×

Three spending shifts: How the Government can propel person-centred funding

September 20, 2024   By Grace Duffy, Bridges Outcomes Partnership

The outdated siloed approach to public services is failing to meet today’s complex challenges. Rethinking public spending can unlock impactful, person-centred solutions without requiring additional funding. Grace Duffy from Bridges Outcome Partnerships on the three shifts we need.

There is a growing consensus that the traditional siloed, deficit-based model of public services is unsuitable for solving society’s most complex problems.

There is also growing consensus around the ‘What’ we need to improve: more relational and strengths-based support, more prevention, and more place-based approaches. But to make this a reality, we now need to focus on the ‘How’.  

It may be the recovering Civil Servant in me, but I believe we need to look at the structural systemic factors which are setting us up to fail, to understand how to create the conditions for success.

Informed by my experience in central government and at Bridges Outcomes Partnerships, I have identified three key shifts in public spending rules that would help create the conditions for making person-centred funding a reality.  

  1. Liberate front-line teams:  From Inputs to Shared Outcomes

    Despite its strengths, the prevailing siloed, inputs-based model for public service delivery is failing to improve the lives of vulnerable people and is achieving poor value for public money. That’s because today’s complex societal problems don’t fit neatly into policy siloes, and one size will not fit all. Focusing on immediate needs and tackling problems in isolation means we treat symptoms, not underlying causes, so problems recur.

    Greater personalisation and strengths-based approaches are needed for people to make meaningful, sustainable changes in their lives. Yet we typically contract services with tightly defined specifications of inputs and activities which can effectively inhibit personalisation and delivery innovation.
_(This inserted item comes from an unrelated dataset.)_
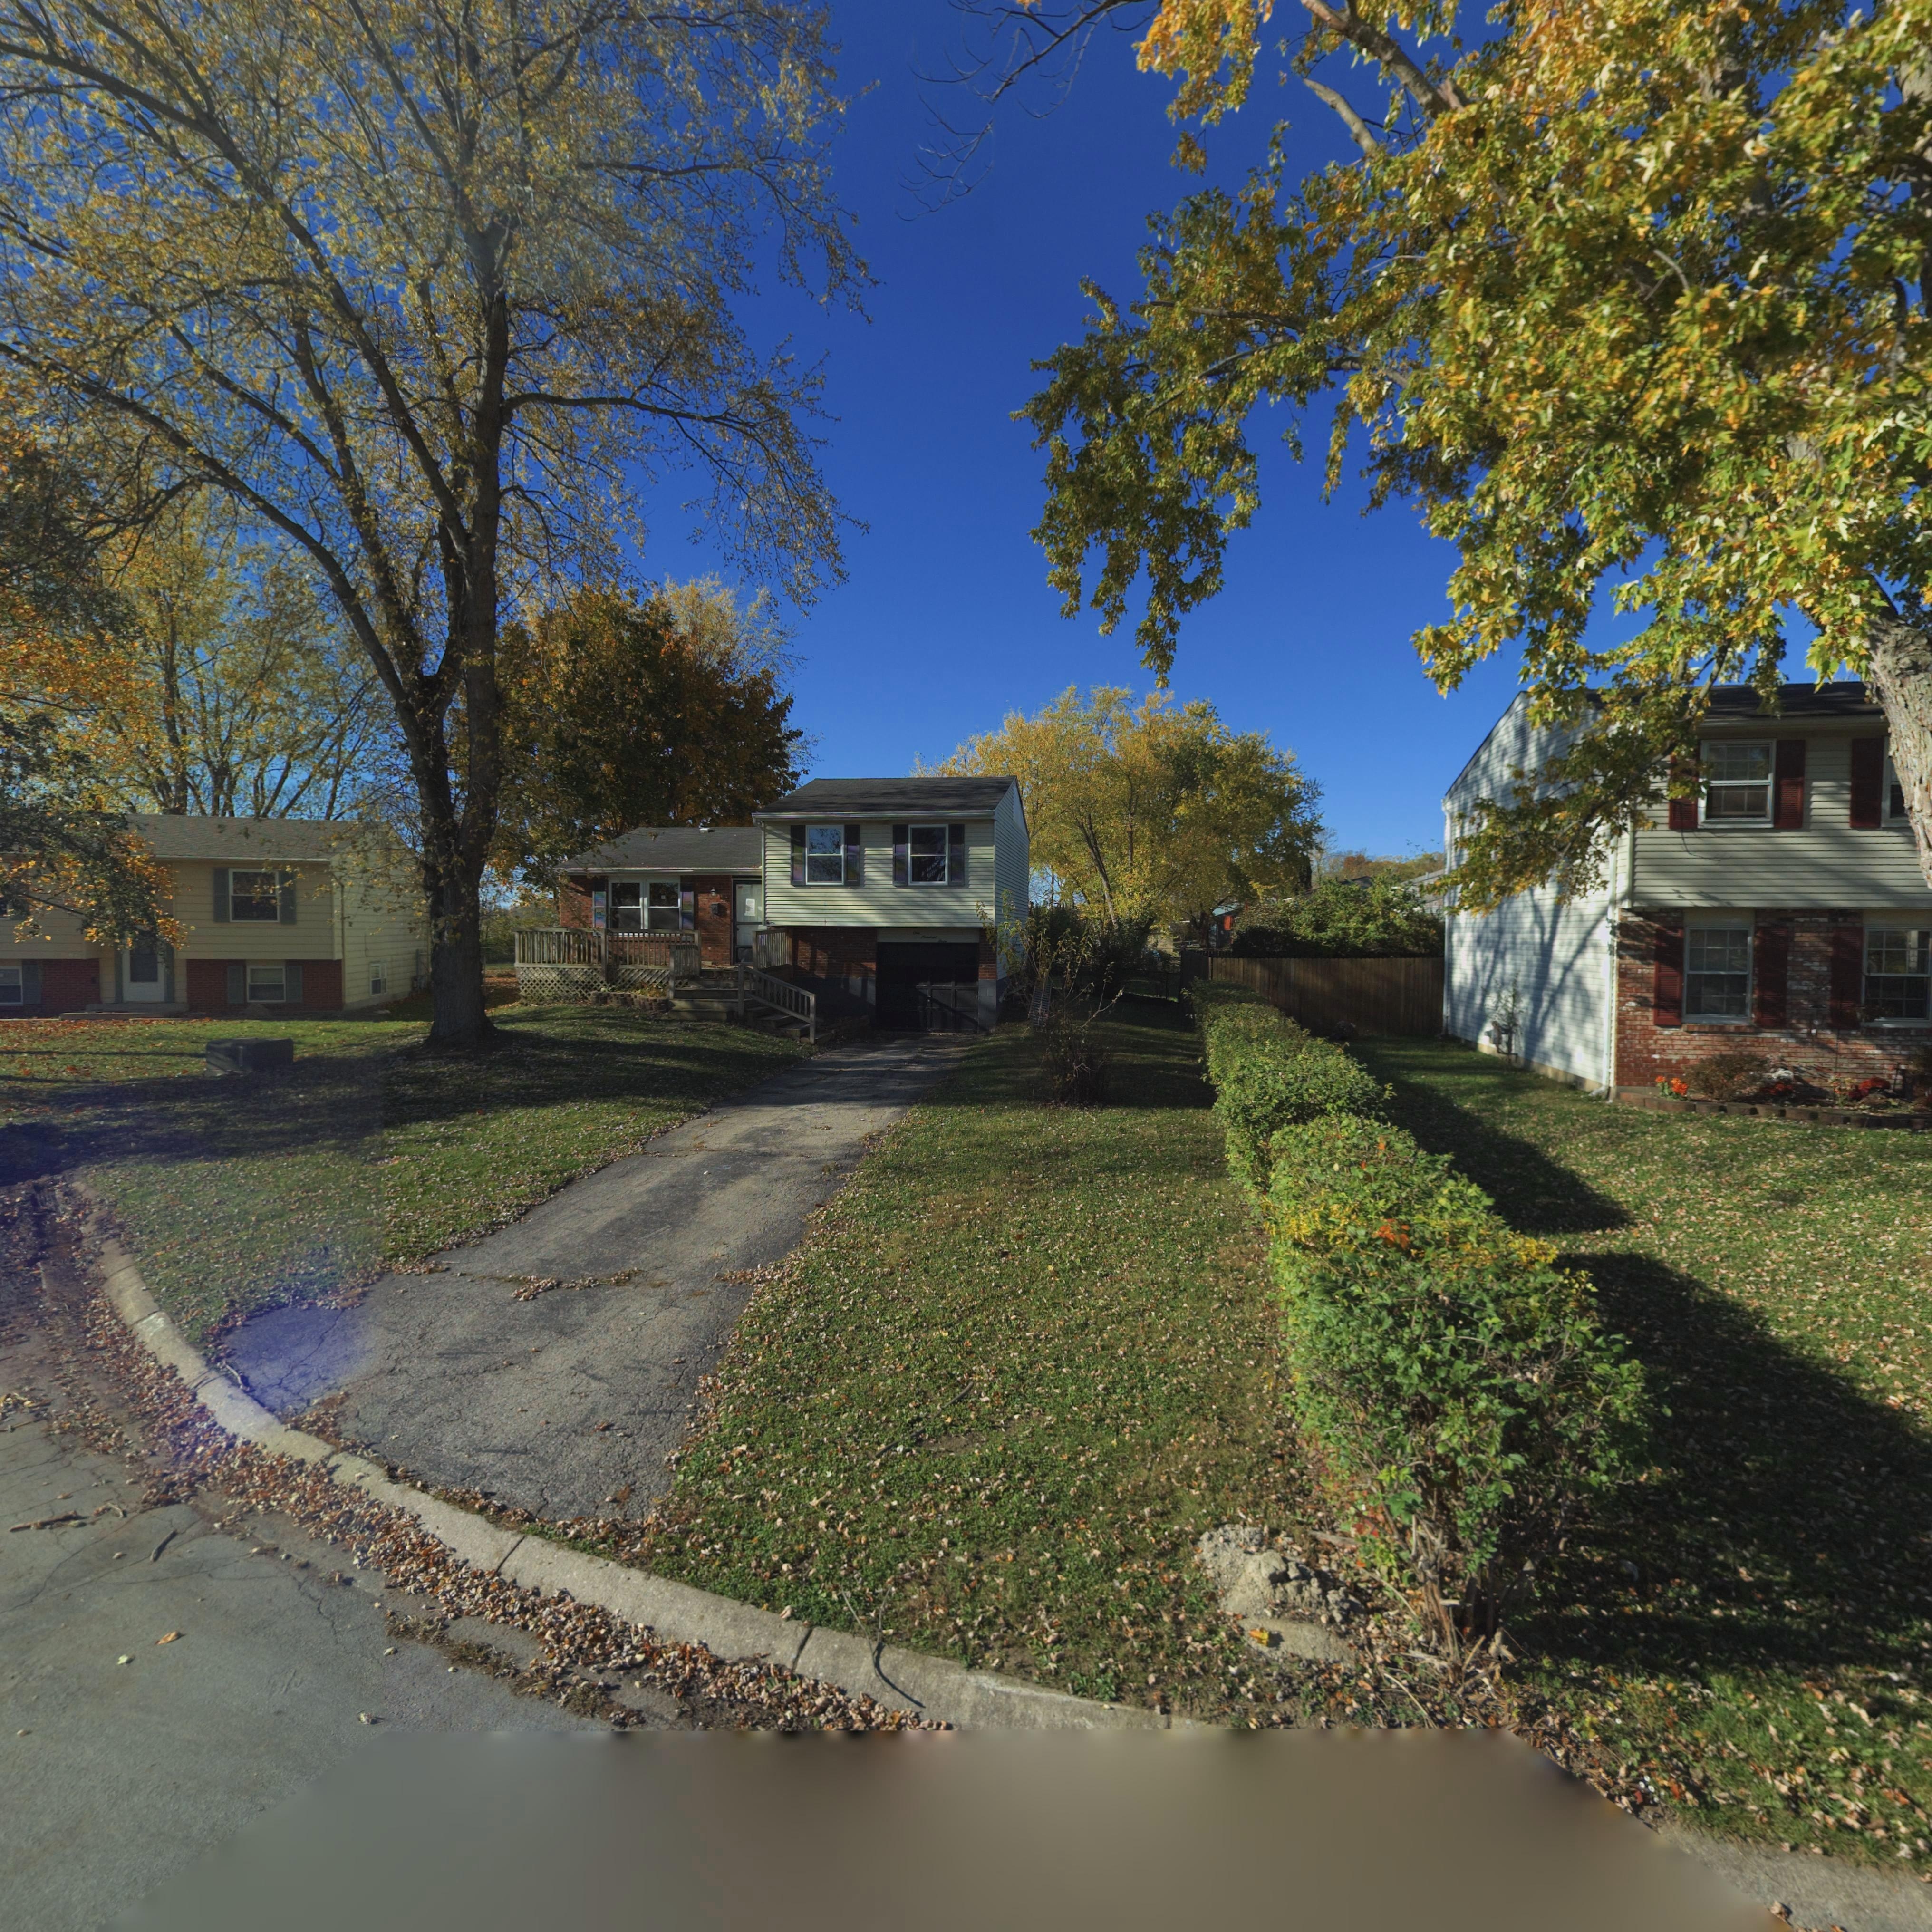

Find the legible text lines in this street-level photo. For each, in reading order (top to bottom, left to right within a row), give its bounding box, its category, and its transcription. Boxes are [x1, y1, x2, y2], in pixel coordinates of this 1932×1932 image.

[912, 930, 917, 935] StreetNumber: O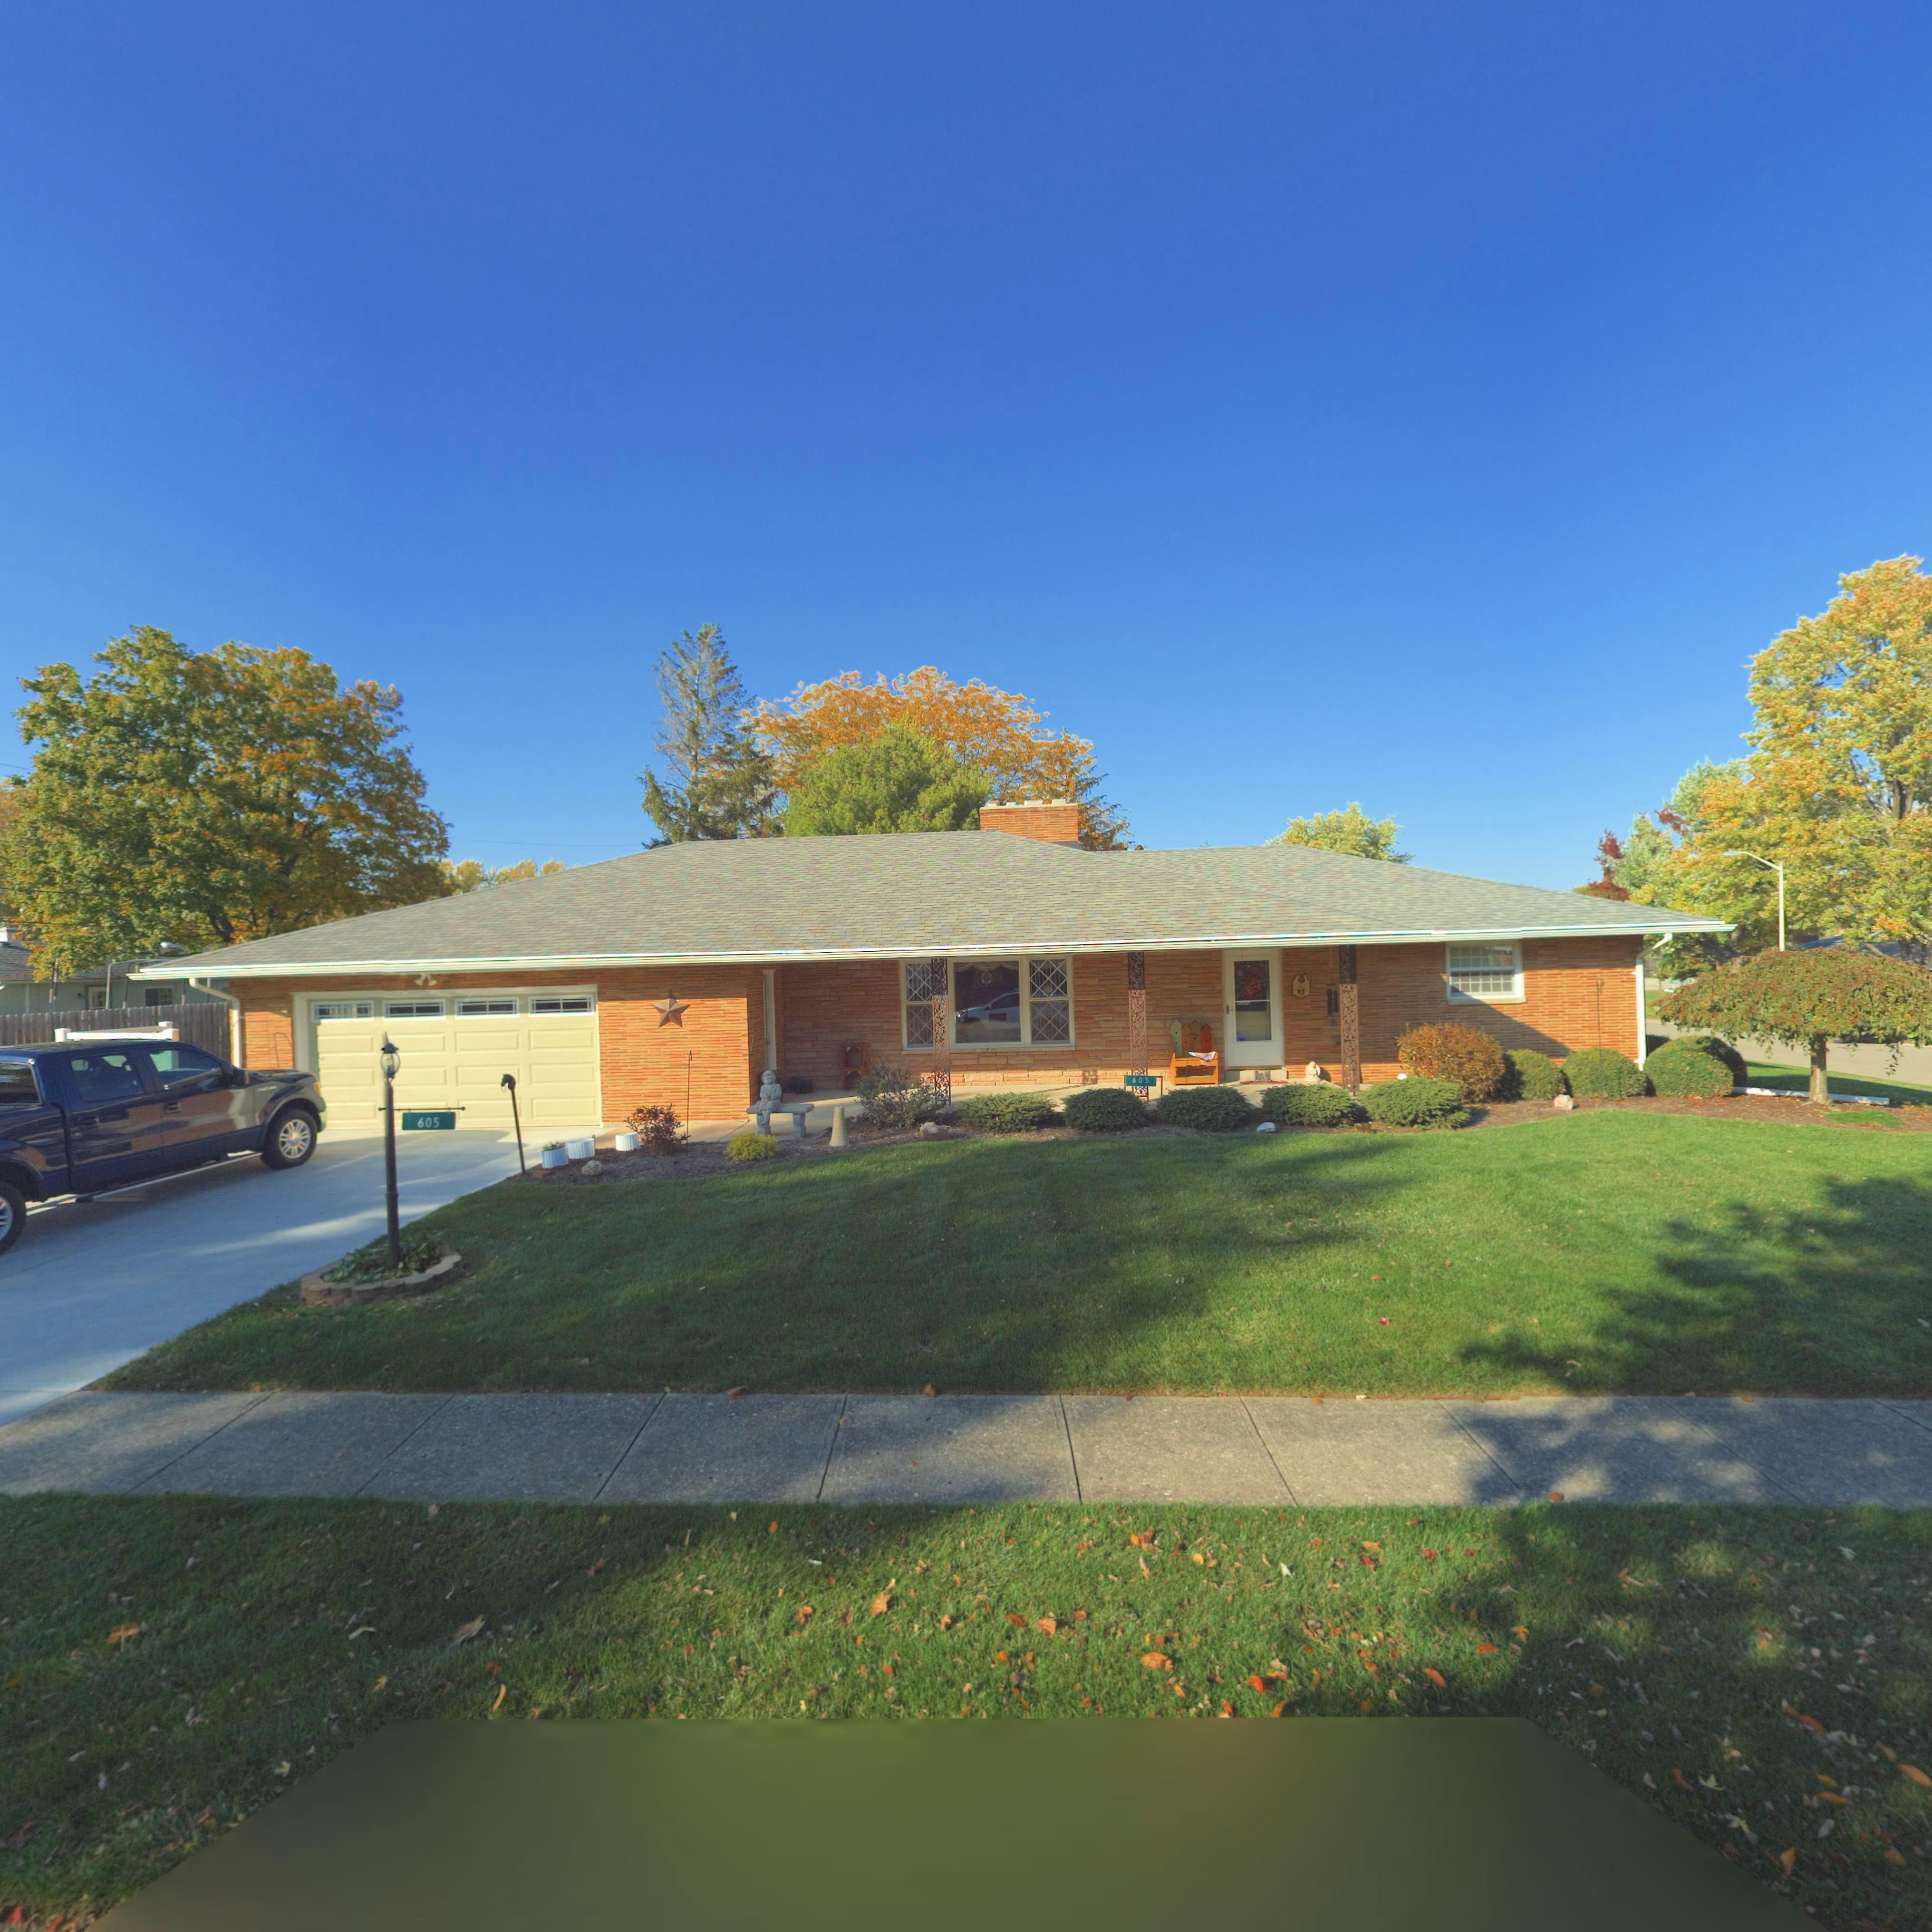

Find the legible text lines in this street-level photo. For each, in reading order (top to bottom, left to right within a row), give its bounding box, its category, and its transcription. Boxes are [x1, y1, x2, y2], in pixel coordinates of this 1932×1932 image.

[1131, 1076, 1150, 1084] StreetNumber: 605
[416, 1116, 441, 1129] StreetNumber: 605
    Instead, commissioning should focus on outcomes and the shared goals, namely making meaningful, lasting, positive changes in people’s lives. We should trust front-line teams to exercise their judgement and do what is best for the individual in front of them, rather than demand strict adherence to a service specification. This freedom is essential for relational working, and in our experience, leads to more fulfilling roles and higher staff retention.

    Please see BOP’s People Powered Partnerships for more information on how focusing on outcomes can transform delivery.
  2. Invest in prevention:  From rigid, annual budgets to flexible, long-term funding

    The current system is too rigid and short-term. The government’s commitment to issuing block grants for Combined Authorities (CA) and three-year settlements for Local Authorities (LA) is a necessary but far from sufficient reform. Council budgets are strictly annualised, and there is little flexibility. This works against preventative services, which typically require several years to be effective. Currently, services often need to be recommissioned annually, with huge administrative burdens and human resource challenges. This can force a focus on shorter-term activities for reporting within the year instead of long-term, meaningful outcomes.

    Instead, we could provide certainty through multi-year budgets and allow flexibility across financial years so local authorities can commission services for longer, improving efficacy and efficiency. And we could provide the means for LAs and CAs to invest in preventative and demand reduction measures, for example, through a special ‘prevention’ budget category in addition to ‘capital’ and ‘resource’. Together these simple changes could transform commissioning – reducing demand, increasing value and helping to create sustainable services.  
  3. Effective partnering between central and local government: From siloed, competitive pots to holistic, strategic co-commissioning

    The groups served poorly by existing public services often have multi-faceted and complex challenges that do not fit squarely into any department’s (or local government’s) priority spending areas.  For example, violence against women and girls involves physical and mental health services, criminal justice, education, housing, children’s services – each has an important part to play, but they must be truly aligned in order to be effective. Helping them requires co-payment between the silos of the State which they impact in the longer term.

    The current siloed system means uncertainty and additional bureaucracy for delivery teams, and sub-optimal services designed around individual aspects of multi-faceted problems. The last government’s highly competitive approach to funding wasted many people’s time and often meant additional funding often went to the best-resourced LAs.

    Instead, we could build on the success of Life Chance Fund, which aligned interests between central and local government by jointly paying for agreed outcomes; and go further by pooling budgets from departments seeking to tackle different aspects of societal challenges into a central Missions Outcomes Fund. This Fund could then tackle challenges holistically, and provide strategic, joined-up funding to commission services in priority mission areas.

These three shifts alone are insufficient – they deal with the mechanics of reform and need to be supported by changes in mindset and skillset. But they are necessary for creating the conditions for place-based, personalised and holistic services.

The great thing is that they don’t require additional funding. All they require is a change in approach.